In the GO analysis, both kidney and liver transcriptomes were observed to have the majority of genes represented by the same categories in their respective GO domains. In the BP domain, the highly represented category was cellular process, while the category with the highest gene representation in the MF domain was catalytic activity. As for CC domain, the highest number of expressed genes was represented in the cell part category. The representation of functional GO categories in the M. fascicularis transcriptome were observed to be similar to that of other chordates, including that of the silver carp [13], pig [14], black grouse [15], and pufferfish [16], and suggest a fair representation of the M. fascicularis transcriptome with that of other chordates.

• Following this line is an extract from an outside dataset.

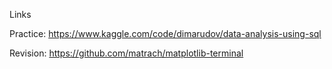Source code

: Links

Practice: https://www.kaggle.com/code/dimarudov/data-analysis-using-sql

Revision: https://github.com/matrach/matplotlib-terminal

The Malaysian cynomolgus macaque, M. f. fascicularis, is a unique subspecies that is suggested to have high nucleotide diversity and is genetically unique compared to other South East Asian M. fascicularis populations [17,18,19]. Genetic heterogeneity is suggested to contribute to varied responses in cynomolgus macaques towards drugs and pathogens [20], making research into the Malaysian population of cynomolgus macaque invaluable to the biomedicine field. The transcriptome dataset of the Peninsular Malaysian cynomolgus macaque obtained from this study can be compared with cynomolgus macaques originating from other geographical locations including Mauritius, the Philippines, Indochina, Indonesia, and China. Such comparisons can be utilised for the detection of single nucleotide polymorphisms in the macaque transcriptome, to infer phylogeny utilising a larger set of genic sequences, and also to determine the nucleotide diversity of the Peninsular Malaysian cynomolgus macaque. Furthermore, the transcriptomic data obtained from this study may be utilised to design genic molecular markers for rapid assessment of wild populations of cynomolgus macaques in Peninsular Malaysia in a relatively shorter period of time and at a lower cost.

Conclusion

Via the Illumina Hi-seq 2500 platform, 75,350,240 sequence reads in total were obtained from kidney and liver transcriptomes of the wild Peninsular Malaysian cynomolgus macaque. Additional sequence reads from the Malaysian cynomolgus macaque individuals will potentially further supplement the present genomic and transcriptomic data of this significant NHP primate model.

Limitations

  • Only two biological replicates were available for library construction and data analyses.

  • RNA sequencing of additional tissues will provide more robust transcriptomic dataset of wild Peninsular Malaysia M. fascicularis.